* _Exercise_: State how many lines in the records below contain the string "merge", and give nothing besides that number.

═══ Data for this task

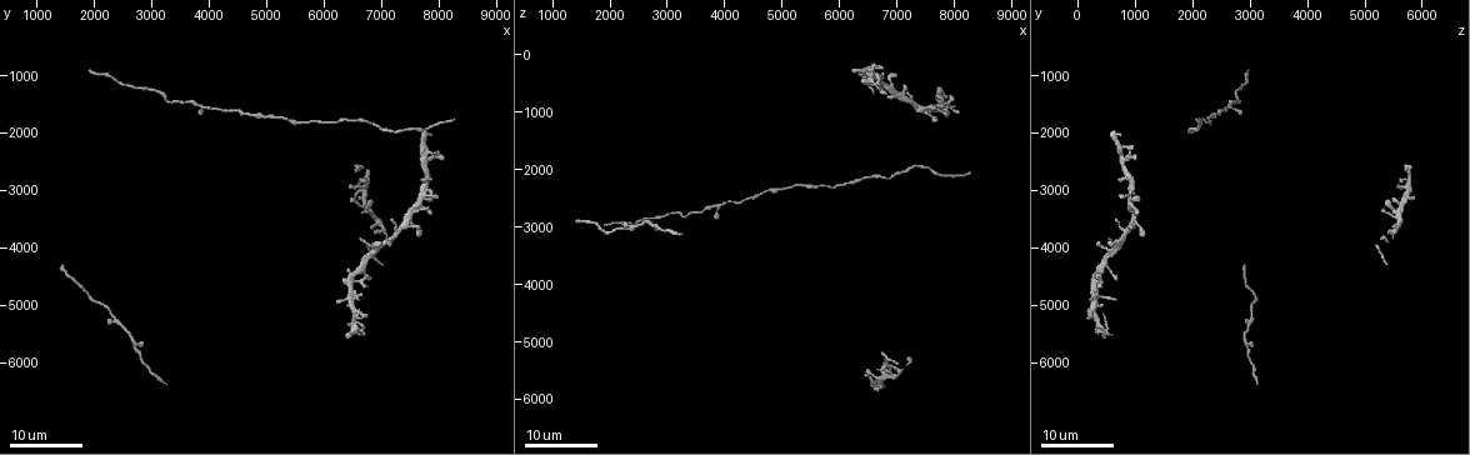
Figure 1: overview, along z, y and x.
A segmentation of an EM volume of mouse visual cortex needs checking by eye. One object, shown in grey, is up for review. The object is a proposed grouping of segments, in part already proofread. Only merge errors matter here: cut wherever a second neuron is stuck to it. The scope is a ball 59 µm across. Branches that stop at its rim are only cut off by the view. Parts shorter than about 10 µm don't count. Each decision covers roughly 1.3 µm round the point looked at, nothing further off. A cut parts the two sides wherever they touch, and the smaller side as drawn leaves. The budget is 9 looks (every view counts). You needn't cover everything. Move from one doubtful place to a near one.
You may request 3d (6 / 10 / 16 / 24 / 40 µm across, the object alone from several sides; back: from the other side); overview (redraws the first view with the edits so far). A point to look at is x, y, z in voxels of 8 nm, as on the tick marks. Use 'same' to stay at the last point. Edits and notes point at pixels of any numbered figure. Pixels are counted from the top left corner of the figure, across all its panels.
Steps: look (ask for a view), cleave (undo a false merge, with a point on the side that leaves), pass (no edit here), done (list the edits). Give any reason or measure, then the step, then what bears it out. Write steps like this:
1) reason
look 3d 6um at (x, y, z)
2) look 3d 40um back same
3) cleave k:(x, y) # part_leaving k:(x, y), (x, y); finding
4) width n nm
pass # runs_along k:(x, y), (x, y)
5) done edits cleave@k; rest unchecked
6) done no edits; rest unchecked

thick turns thin
look 3d 16um at (5050, 1700, 2350)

══════

* _Output below_: 2